**EXTRACT**
**********

Seminarian Brad Berhorst to be ordained a transitional deacon Sept. 27 in Rome

Hopes to be ordained a priest of the diocese next spring


Somehow, it didn’t seem unusual for Brad Berhorst to be drawn into a theological discussion while on the job at Office Depot.

It must have gone well, because his customer, a self-proclaimed Calvinist, interjected, “You’re Catholic? Have you ever thought about being a priest? You should talk to your bishop about that.”

A pattern was developing.

“When random people start telling you things — I’m afraid that’s what God does when you have a really thick skull,” said Mr. Berhorst, who is to be ordained a transitional deacon on Sept. 27 in St. Peter’s Basilica in Rome.

He hopes to be ordained a priest of the Jefferson City diocese next spring.

“Nothing is more subtle than grace,” he said. “Sometimes it takes a while to understand it. And sometimes we never do.”

The younger of two sons born to John and Rosemary Berhorst of St. Martin parish in St. Martins, he grew up near Centertown, learning from Day 1 that faith and family come first.

“Mom and Dad met on a (Teens Encounter Christ) retreat, and that sort of set the tone for their level of involvement in the Church,” said Mr. Berhorst. “We prayed together as a family and always went to Mass on Sunday. And Mom and Dad set a great example for being involved in the parish.”

He went to Catholic schools: St. Martin School, Helias Catholic High School in Jefferson City and the University of Dallas in Irving, Texas.

His strongest priestly role model was the only pastor he knew while growing up. Father Edwin Schmidt was assigned to St. Martins shortly after Mr. Berhorst was born, and died there in 2017.

“I have very good memories of him,” said Mr. Berhorst. “He was such a gentle pastor, a very good man, such a witness of fidelity to his people.”


Paths to holiness

Music has always united the Berhorst family and its spiritual pursuits.

Mr. Berhorst’s parents served as accompanists at Mass for many years and invited their sons to join in when they were ready.

**********

**MATERIAL PROVIDED**
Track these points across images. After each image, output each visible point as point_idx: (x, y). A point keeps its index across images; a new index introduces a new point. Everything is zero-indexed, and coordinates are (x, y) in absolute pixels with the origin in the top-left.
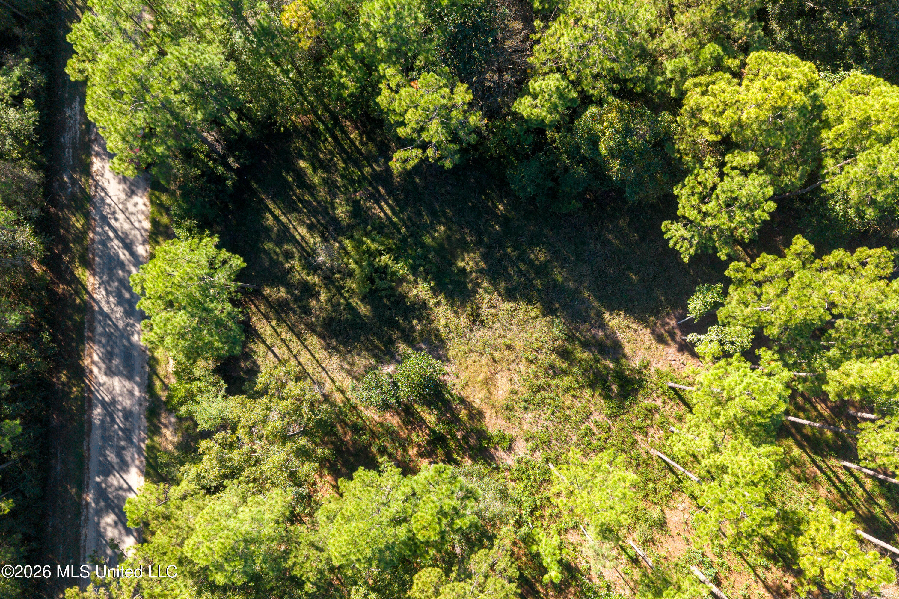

**********

**WHAT NEEDS TO BE DONE**
Continue the article about seminarian Brad Berhorst's coming ordination from where it stops, picking up after the sentence about his parents inviting their sons to join them as accompanists at Mass.

**RESPONSE BOX**
Young Brad started helping out at Mass after taking guitar lessons in grade school. That carried over into his participation in high-school youth group, Life Teen and Teens Encounter Christ.

In high school, he went on two Holy Week service trips to Mexico.

Summers brought participation in CHIRSTpower Catholic service retreats in Jefferson City and the Camp Maccabee Catholic summer camp for high-school-age young men.

The latter drew him into the company of Father Bill Peckman and Father David Veit.

“They were some of the first priests I got to know outside of the Mass and sacraments,” Mr. Berhorst recalled. “I think it’s really important to be able to see priests who are happy and fulfilled and joyful in their priestly ministry and get to know them at a human level.”

And like Fr. Schmidt, they weren’t bashful about inviting him to consider the Priesthood.

“I didn’t always want to have anything to do with that,” he noted. “But I did eventually come around.”

Winter of his discernment

After high school, Mr. Berhorst decided to attend the University of Dallas, a relatively small, Catholic, liberal-arts university in the nation’s fourth-most populous metropolitan area.

Double-majoring in math and theology, he reveled in the school’s Catholic identity, “great books” curriculum and challenging philosophy courses.

He spent a semester studying at the university’s campus in Rome. He enjoyed the classes he took and got to know the priest chaplains there.

“Their ministry made a big impression on me,” he said.

Mr. Berhorst realized now that God was drawing him toward the Priesthood at that time, but he wasn’t ready to accept it yet.

He looks back on his senior year in college as a time of “spiritual anguish.”

“I was experiencing such uncertainty and what I felt like I needed was spiritual certainty — which was totally wrong,” he said.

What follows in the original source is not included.